— Text block —
Wednesday, January 02, 2013

Dance Partner



I'm with Jonah Goldberg. It's disconcerting to see Joe Biden turn out to be the adult in the White House. When it came down to the wire he was the only Democrat Mitch McConnell could find who was capable of negotiating a deal. I am among those who think this is a bad time to be raising taxes on anybody but this is also a time for pragmatism, time to take the best deal we can get.

Pragmatism used to be a virtue in politics. These days it seems to be in short supply. It doesn't bode well for the next few years, but there are a few bright spots. Both parties recognize that a thriving economy is vital to their interests and there are some areas where those interests are beginning to align.

One is trade. The president wants a new multilateral agreement with the Trans Pacific Partnership and he should get it. It will get a lot of people back to work and into better jobs, an unqualified good thing that even party ideologues can support. So will a long overdue deal with the European Union. Even big labor can support that. EU laws are more labor friendly than ours. The pendulum has swung pretty far against unions in the US lately. It probably wouldn't hurt to have it swing back a bit, especially in the manufacturing sector.

— Extracted data —
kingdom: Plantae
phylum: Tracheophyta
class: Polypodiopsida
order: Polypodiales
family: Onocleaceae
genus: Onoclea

— Exercise 1 —
Repeat the stretch of the blog post from "Wednesday, January 02, 2013" through "we can get.".
— Exercise 2 —
In the blog post, who was the only Democrat Mitch McConnell could find who was capable of negotiating a deal?
The material comes from a different source than the blog post.

— Expected answer 1 —
Wednesday, January 02, 2013

Dance Partner



I'm with Jonah Goldberg. It's disconcerting to see Joe Biden turn out to be the adult in the White House. When it came down to the wire he was the only Democrat Mitch McConnell could find who was capable of negotiating a deal. I am among those who think this is a bad time to be raising taxes on anybody but this is also a time for pragmatism, time to take the best deal we can get.

— Expected answer 2 —
Joe Biden